Ao menos em um trecho, o livro chega perto de referendar um ponto de vista do ministro Gilmar Mendes. Desde a primeira menção à suposta tentativa de Dantas de pagar a um delegado para ser excluído do inquérito, o ministro sempre repetiu que isso não existe em contexto sob controle do Ministério Público e do Judiciário. Na página 388, o livro atesta: “O delegado nunca está sozinho no inquérito e suas conclusões são verificadas pelo MP e pelo Judiciário. Delegados não julgam nem denunciam, apenas apuram e informam”. A menos, é claro, que Dantas e seu exército de advogados não soubessem desse detalhe.

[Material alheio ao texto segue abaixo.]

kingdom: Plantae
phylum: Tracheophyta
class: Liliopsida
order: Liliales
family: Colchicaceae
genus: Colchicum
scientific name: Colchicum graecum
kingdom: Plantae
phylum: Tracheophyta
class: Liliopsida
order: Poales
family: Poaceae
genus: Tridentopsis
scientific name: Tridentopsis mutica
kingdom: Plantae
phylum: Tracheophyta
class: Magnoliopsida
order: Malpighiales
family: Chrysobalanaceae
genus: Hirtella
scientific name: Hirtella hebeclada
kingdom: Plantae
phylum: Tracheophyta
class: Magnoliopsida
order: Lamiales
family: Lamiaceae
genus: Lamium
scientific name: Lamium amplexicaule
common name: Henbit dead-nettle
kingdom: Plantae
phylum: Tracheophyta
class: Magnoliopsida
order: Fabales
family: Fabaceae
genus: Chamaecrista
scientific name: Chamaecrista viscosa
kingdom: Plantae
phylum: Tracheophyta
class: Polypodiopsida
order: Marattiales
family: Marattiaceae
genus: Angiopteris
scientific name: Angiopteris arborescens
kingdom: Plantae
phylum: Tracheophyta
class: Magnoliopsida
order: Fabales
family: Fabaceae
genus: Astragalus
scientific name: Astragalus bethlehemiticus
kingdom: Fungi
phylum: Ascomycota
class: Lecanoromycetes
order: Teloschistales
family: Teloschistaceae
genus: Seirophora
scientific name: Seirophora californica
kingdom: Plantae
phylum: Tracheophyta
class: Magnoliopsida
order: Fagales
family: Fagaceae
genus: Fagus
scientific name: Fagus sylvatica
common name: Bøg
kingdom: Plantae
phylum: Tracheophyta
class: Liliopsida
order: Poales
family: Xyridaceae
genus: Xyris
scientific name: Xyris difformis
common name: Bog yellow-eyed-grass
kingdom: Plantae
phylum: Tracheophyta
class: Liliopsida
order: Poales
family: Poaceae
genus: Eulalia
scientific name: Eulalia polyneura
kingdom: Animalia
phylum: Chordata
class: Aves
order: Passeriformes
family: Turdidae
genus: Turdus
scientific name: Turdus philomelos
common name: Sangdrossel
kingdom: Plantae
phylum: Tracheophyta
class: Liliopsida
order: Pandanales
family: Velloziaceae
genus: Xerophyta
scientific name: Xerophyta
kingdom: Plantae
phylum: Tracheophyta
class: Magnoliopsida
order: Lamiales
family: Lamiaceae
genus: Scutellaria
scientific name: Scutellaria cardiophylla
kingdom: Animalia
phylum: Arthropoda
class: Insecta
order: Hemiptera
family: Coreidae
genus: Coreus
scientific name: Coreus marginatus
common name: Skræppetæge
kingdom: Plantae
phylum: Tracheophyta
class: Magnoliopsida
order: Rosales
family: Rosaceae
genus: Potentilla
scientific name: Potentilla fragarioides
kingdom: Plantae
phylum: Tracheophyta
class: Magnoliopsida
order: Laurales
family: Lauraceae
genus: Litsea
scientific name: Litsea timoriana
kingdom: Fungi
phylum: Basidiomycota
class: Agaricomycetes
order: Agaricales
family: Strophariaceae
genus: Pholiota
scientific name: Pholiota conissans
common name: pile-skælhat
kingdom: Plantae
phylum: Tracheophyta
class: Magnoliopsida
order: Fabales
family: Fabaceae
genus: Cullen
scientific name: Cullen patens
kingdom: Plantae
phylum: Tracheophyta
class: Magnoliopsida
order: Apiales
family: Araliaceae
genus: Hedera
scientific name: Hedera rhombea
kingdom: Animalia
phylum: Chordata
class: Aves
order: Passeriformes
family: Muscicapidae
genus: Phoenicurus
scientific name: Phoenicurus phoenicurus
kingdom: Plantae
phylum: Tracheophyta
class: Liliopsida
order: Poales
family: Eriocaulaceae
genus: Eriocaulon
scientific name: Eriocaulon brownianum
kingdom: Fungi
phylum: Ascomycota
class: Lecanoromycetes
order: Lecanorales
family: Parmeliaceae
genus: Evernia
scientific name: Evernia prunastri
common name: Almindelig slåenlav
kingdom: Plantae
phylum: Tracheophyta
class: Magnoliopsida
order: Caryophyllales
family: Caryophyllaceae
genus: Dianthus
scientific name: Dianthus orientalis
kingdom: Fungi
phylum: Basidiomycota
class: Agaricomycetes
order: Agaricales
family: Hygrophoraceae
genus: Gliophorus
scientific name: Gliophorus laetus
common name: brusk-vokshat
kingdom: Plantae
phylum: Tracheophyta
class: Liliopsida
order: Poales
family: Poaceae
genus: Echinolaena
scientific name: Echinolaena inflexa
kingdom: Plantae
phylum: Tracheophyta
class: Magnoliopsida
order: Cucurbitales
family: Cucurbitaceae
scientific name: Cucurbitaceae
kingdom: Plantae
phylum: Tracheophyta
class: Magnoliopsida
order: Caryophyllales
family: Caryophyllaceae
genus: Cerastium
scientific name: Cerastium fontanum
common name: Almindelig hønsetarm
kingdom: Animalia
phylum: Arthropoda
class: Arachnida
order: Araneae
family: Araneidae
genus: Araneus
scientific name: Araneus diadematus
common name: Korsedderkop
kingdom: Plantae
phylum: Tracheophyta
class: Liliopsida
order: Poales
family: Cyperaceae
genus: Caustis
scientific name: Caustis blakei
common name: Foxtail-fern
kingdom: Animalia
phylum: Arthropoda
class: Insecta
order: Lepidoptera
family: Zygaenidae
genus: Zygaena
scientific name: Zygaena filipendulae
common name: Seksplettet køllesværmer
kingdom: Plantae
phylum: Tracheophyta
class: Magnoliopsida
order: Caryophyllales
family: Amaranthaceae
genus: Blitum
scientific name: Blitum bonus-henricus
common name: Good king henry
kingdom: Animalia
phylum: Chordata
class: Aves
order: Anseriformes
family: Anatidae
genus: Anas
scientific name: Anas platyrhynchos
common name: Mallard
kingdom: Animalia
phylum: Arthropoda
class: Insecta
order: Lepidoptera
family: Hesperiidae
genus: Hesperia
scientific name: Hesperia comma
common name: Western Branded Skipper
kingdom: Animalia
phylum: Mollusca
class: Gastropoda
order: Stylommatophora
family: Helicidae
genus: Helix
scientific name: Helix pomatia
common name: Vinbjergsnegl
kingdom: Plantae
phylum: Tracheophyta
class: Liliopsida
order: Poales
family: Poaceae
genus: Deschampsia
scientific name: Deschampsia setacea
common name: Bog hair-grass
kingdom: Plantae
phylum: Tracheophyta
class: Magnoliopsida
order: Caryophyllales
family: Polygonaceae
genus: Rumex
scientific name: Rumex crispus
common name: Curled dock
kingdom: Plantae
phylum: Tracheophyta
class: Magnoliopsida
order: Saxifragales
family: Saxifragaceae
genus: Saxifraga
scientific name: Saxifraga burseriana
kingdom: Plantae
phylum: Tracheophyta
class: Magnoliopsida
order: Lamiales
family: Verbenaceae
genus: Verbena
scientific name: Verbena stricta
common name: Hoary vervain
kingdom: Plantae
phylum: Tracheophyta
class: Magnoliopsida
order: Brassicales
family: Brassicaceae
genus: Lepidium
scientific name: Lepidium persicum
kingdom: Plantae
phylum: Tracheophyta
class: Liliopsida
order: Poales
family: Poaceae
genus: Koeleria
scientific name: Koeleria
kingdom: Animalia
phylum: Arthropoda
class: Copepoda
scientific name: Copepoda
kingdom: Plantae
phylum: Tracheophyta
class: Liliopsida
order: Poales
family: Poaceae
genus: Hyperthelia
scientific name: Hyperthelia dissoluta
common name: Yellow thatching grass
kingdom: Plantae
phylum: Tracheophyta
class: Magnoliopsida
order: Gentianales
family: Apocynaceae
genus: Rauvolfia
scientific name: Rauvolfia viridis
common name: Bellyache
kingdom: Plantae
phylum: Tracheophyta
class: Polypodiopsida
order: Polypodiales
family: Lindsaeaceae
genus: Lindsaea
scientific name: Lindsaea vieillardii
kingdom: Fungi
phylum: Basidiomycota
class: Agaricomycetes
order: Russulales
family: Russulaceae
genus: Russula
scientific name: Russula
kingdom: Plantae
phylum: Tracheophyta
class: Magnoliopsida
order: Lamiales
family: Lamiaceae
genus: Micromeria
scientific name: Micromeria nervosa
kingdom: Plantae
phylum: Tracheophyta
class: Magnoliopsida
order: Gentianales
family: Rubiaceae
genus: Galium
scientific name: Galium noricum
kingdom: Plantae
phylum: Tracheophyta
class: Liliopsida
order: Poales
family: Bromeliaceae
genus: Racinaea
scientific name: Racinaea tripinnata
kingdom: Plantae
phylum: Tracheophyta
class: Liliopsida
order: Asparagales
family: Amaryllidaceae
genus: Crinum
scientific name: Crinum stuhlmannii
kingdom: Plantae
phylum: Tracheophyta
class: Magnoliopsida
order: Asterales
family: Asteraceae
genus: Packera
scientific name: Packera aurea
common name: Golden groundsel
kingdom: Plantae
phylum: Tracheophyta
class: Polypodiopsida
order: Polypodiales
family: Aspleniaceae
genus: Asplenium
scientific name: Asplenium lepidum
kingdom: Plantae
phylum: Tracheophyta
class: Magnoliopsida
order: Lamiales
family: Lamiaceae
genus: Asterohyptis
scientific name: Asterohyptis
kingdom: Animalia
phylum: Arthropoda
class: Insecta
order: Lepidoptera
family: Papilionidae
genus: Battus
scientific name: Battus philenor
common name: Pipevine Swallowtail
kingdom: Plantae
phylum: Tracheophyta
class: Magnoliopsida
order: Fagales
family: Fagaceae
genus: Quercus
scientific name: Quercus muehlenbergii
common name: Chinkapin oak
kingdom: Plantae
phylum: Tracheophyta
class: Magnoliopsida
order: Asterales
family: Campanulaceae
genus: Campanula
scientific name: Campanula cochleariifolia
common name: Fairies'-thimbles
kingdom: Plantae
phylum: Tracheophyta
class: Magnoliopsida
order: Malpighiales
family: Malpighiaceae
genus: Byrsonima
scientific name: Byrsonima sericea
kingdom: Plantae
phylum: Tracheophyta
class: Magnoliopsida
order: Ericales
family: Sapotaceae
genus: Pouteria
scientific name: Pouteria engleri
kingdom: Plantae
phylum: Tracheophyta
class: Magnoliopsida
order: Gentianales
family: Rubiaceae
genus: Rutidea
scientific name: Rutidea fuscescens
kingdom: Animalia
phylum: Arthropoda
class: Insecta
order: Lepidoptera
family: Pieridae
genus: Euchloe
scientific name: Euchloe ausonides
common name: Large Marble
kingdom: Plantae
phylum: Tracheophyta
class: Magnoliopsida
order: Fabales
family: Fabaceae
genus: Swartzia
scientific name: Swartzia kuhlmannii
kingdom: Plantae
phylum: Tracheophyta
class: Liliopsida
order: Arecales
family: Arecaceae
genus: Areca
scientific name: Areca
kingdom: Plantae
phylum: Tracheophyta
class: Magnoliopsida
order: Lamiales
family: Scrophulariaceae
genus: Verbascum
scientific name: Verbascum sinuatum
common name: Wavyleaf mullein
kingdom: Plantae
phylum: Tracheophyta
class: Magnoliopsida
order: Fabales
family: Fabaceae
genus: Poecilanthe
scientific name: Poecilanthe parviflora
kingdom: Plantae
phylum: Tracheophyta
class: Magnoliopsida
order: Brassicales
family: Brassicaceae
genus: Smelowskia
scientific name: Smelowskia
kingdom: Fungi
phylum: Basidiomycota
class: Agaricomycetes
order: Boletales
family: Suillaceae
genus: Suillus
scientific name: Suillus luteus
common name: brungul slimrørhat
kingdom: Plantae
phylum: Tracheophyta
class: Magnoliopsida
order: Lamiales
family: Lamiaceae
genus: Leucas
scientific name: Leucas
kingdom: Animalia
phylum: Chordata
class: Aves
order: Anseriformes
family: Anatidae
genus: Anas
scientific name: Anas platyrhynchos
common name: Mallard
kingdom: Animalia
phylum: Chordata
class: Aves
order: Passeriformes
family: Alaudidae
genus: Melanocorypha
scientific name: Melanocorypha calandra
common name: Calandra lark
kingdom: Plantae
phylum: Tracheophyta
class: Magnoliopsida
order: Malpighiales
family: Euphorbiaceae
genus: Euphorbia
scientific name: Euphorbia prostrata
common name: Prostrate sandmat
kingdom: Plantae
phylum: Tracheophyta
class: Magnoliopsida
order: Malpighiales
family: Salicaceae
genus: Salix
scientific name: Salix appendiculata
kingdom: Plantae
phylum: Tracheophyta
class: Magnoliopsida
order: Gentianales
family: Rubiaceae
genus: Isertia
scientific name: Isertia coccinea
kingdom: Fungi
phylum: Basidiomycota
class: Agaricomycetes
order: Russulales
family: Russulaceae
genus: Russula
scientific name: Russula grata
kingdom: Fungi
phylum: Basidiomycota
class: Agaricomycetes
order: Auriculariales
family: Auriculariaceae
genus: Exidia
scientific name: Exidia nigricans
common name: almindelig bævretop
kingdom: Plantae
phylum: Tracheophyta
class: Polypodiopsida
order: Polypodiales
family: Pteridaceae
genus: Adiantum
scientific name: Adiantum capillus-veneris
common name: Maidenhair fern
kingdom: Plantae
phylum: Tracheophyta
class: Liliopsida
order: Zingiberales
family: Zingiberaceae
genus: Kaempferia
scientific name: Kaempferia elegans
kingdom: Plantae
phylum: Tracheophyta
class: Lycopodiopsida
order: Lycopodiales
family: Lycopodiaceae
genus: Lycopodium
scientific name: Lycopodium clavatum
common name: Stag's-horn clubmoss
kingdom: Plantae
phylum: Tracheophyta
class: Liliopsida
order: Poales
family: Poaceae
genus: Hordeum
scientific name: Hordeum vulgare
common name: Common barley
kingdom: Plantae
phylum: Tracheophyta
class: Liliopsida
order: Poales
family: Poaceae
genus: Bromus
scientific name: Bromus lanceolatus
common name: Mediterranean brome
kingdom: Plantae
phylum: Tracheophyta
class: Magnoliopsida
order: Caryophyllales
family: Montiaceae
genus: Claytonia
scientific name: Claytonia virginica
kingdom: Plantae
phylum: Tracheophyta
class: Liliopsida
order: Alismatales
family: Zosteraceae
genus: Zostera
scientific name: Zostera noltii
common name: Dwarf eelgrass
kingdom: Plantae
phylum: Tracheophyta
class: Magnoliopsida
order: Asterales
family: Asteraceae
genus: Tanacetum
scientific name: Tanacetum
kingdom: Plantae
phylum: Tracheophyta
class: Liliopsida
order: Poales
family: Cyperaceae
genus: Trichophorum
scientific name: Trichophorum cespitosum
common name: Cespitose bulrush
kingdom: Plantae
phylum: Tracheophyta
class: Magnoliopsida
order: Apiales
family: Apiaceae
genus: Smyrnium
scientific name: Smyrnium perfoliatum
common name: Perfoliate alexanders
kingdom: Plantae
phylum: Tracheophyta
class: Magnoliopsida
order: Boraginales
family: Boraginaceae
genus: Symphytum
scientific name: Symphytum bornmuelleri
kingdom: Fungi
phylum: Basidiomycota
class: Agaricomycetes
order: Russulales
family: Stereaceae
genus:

Não se pode negar que Rubens Valente faz jus ao nome e que é dono de uma coragem inexpugnável. A naturalidade com que ele tenta explicar a iniciativa de Fausto de Sanctis de quebrar o sigilo telefônico de todos os brasileiros é insuperável, assim como o fato de a operação satiagraha ter sido urdida em hotéis e escritórios privados — muito longe da PF. Boa a tentativa de apagar os rastros de Luís Roberto Demarco. Pena, para a tese, que as centenas de telefonemas trocados entre ele, Paulo Henrique Amorim, o delegado, deste com Chicaroni e outros paisanos do grupo, estejam nos autos dos processos.



Resta ao autor o orgulho de, com a obra, ter sido alçado ao seleto grupo do qual fazem parte Marco Aurélio Carone, Nilton Monteiro, Leandro Fortes, Ucho Haddad e Paulo Henrique Amorim. A comovente tentativa de reanimar o cadáver da satiagraha com essa respiração boca a boca marca, de forma infeliz, o jornalismo e a literatura do país.